9 – »The Fat Of The Land« by The Prodigy, XL Recordings 1997
find it at hhv.de on LP
Ich bin kein großer Fan ihres Früh- oder Spätwerks, aber das verfickte »Fat Of The Fucking Land« bedeutete damals wohl die massivste Energieeruption seiner Zeiten! Superinnovativ und frisch, und obwohl es da auch die Chemical Brothers und Fatboy Slim gab, rockte nur diese Platte meine Welt und inspirierte mich zu den Beats, die ich in den späten neunziger Jahren bastelte. Eine verfickte Bombe, und zeitlos obendrein!

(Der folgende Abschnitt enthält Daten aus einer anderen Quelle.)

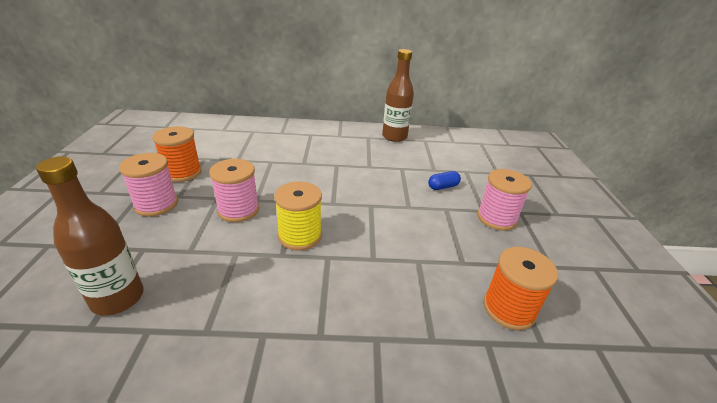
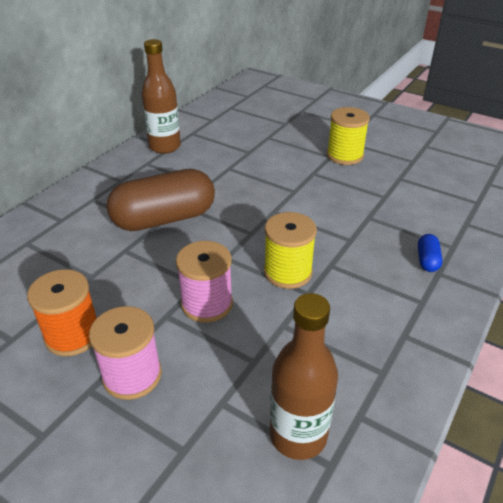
camera: 55 degrees left, 5 degrees up
blue capsule [428,171,461,190] -> blue capsule moved to [418,234,442,272]
pink spool [477,169,532,231] -> yellow spool [327,107,370,165]
orange spool [483,247,558,330] -> none
none -> brown capsule [107,169,215,231]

10 – »Decompression« by Mathew Jonson
taken from the 12” »Decompression«, M_nus 2004
Wie du vielleicht gemerkt hast, spricht mich die heutige Musik nicht mehr so an wie das damals der Fall war. Das mag daran liegen, dass ich mein ganzes Leben lang schon Musik mache, seitdem ich als vierjähriger Junge zum Klavierspielen genötigt wurde. Heutzutage genieße ich Stille ebenso sehr wie das Hörerlebnis, das dazu gehört. Der letzte Track, der unbedingt auf dieser Liste zu finden sein muss, ist »Decompression«. Nicht nur, weil es ein großartiger Track von einem ebenso großartigen Künstler ist, sondern weil er mich 2005 wachgerüttelt hat. Nach 15 Jahren voll merkwürdiger Musik in meiner Diskografie hörte ich damit auf, nach dem Sound zu suchen, der mich und wie ich klingen wollte reflektieren könnte. Im Frühjahr 2005 hing ich mit meinem Kumpel Marc Romboy bei ihm zuhause rum und er spielte mir diesen Track vor. Plötzlich ergab alles Sinn. Lange Rede, kurzer Sinn: Ich ging nach Hause, nahm innerhalb von zwei Stunden einen Track auf und die erste Stephan Bodzin-EP war geboren. In musikalischer Hinsicht richtete sich mein Leben völlig neu aus und selbstverständlich ist »Decompression« einer meiner Lieblingstracks auf ewig geblieben.